Required work:
1. From the documentation for xgb.model.dt.tree below, list every argument named under its "Arguments" heading.
2. Reproduce the passage of the documentation for xgb.model.dt.tree below, starting at "Important: ... will" and ending at "the function signature.".

Text provided:
# # # # #

Skip to contents

Parse a boosted tree model text dump into a data.table structure.

Usage

xgb.model.dt.tree(model, trees = NULL, use_int_id = FALSE, ...)

Arguments

model

Object of class xgb.Booster. If it contains feature names (they can be set through setinfo()), they will be used in the output from this function.

If the model contains categorical features, an error will be thrown.

trees

An integer vector of (base-1) tree indices that should be used. The default (NULL) uses all trees. Useful, e.g., in multiclass classification to get only the trees of one class.

use_int_id

A logical flag indicating whether nodes in columns "Yes", "No", and "Missing" should be represented as integers (when TRUE) or as "Tree-Node" character strings (when FALSE, default).

...

Not used.

Some arguments that were part of this function in previous XGBoost versions are currently deprecated or have been renamed. If a deprecated or renamed argument is passed, will throw a warning (by default) and use its current equivalent instead. This warning will become an error if using the 'strict mode' option.

If some additional argument is passed that is neither a current function argument nor a deprecated or renamed argument, a warning or error will be thrown depending on the 'strict mode' option.

Important: ... will be removed in a future version, and all the current deprecation warnings will become errors. Please use only arguments that form part of the function signature.

Value

A data.table with detailed information about tree nodes. It has the following columns:

  • Tree: integer ID of a tree in a model (zero-based index).

  • Node: integer ID of a node in a tree (zero-based index).

  • ID: character identifier of a node in a model (only when use_int_id = FALSE).

  • Feature: for a branch node, a feature ID or name (when available); for a leaf node, it simply labels it as "Leaf".

  • Split: location of the split for a branch node (split condition is always "less than").

  • Yes: ID of the next node when the split condition is met.

  • No: ID of the next node when the split condition is not met.

  • Missing: ID of the next node when the branch value is missing.

  • Gain: either the split gain (change in loss) or the leaf value.

  • Cover: metric related to the number of observations either seen by a split or collected by a leaf during training.

When use_int_id = FALSE, columns "Yes", "No", and "Missing" point to model-wide node identifiers in the "ID" column. When use_int_id = TRUE, those columns point to node identifiers from the corresponding trees in the "Node" column.

Details

Note that this function does not work with models that were fitted to categorical data, and is only applicable to tree-based boosters (not gblinear).

Examples

# Basic use:

data(agaricus.train, package = "xgboost")
## Keep the number of threads to 1 for examples
nthread <- 1
data.table::setDTthreads(nthread)

bst <- xgb.train(
  data = xgb.DMatrix(agaricus.train$data, label = agaricus.train$label, nthread = 1),
  nrounds = 2,
  params = xgb.params(
    max_depth = 2,
    nthread = nthread,
    objective = "binary:logistic"
  )
)

# This bst model already has feature_names stored with it, so those would be used when
# feature_names is not set:
dt <- xgb.model.dt.tree(bst)

# How to match feature names of splits that are following a current 'Yes' branch:
merge(
  dt,
  dt[, .(ID, Y.Feature = Feature)], by.x = "Yes", by.y = "ID", all.x = TRUE
)[
  order(Tree, Node)
]

# # # # #

Data block:
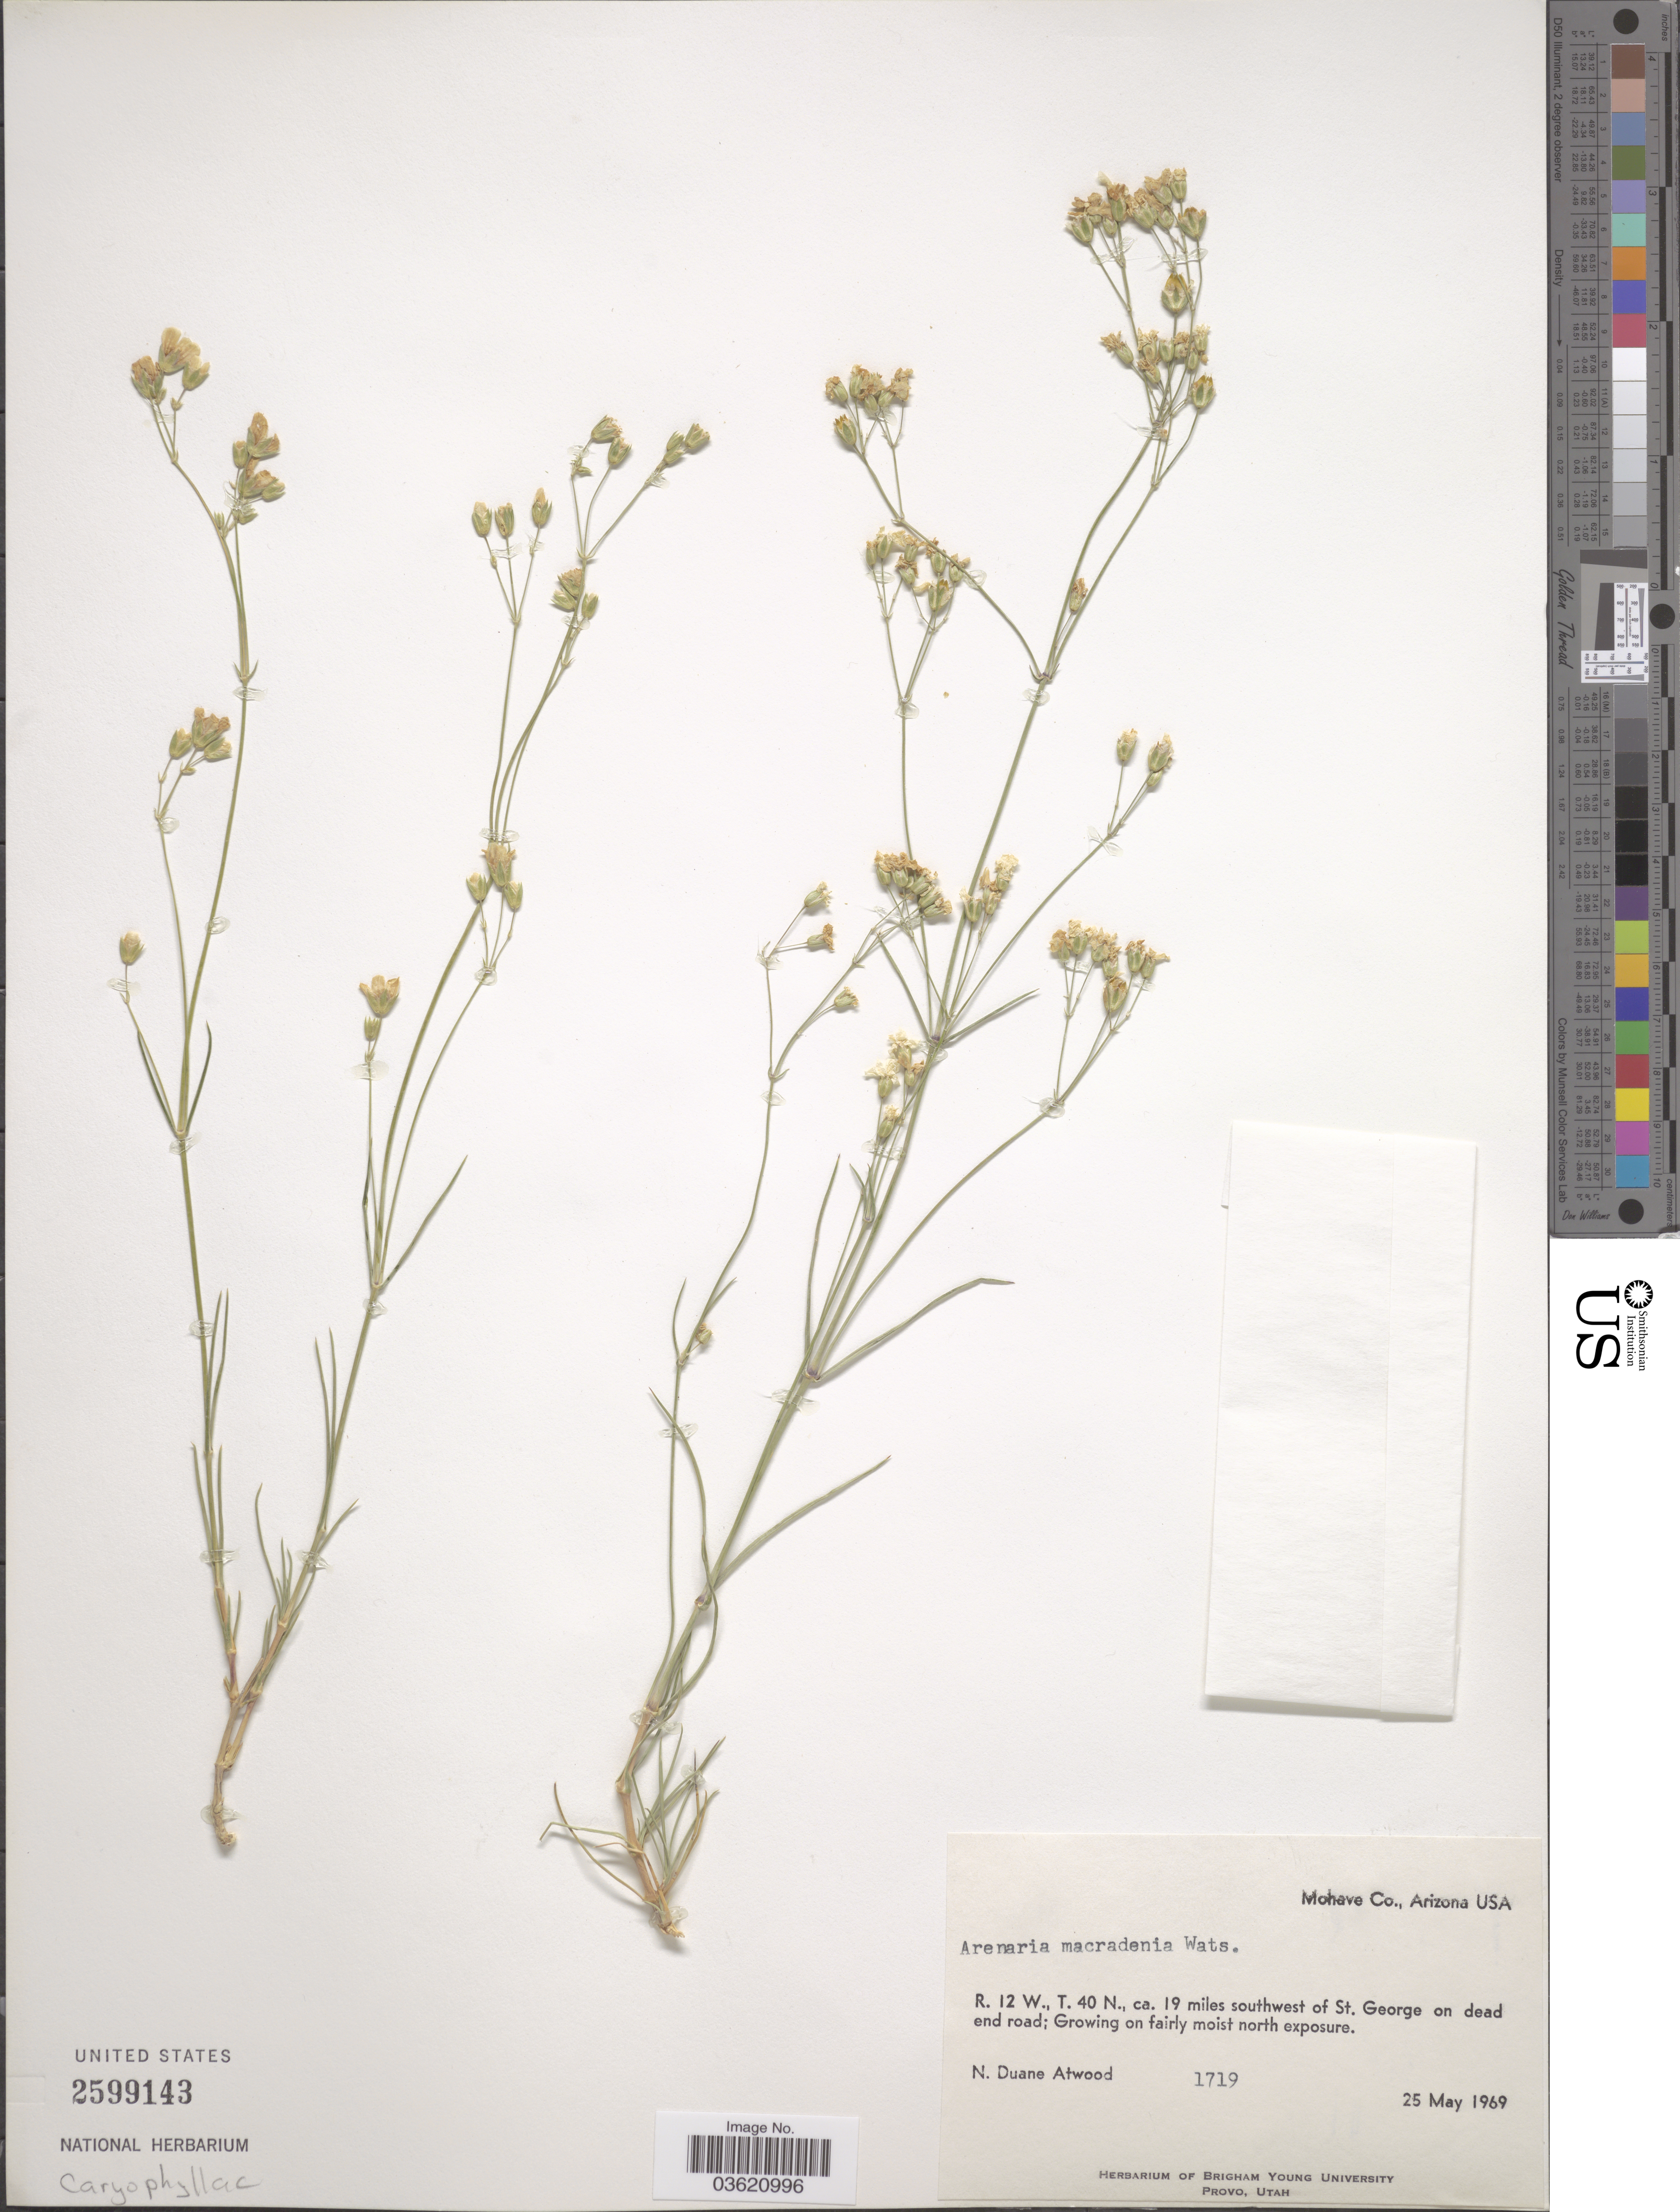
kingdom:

# # # # #

Answers:
1.
model
trees
use_int_id
...

2.
Important: ... will be removed in a future version, and all the current deprecation warnings will become errors. Please use only arguments that form part of the function signature.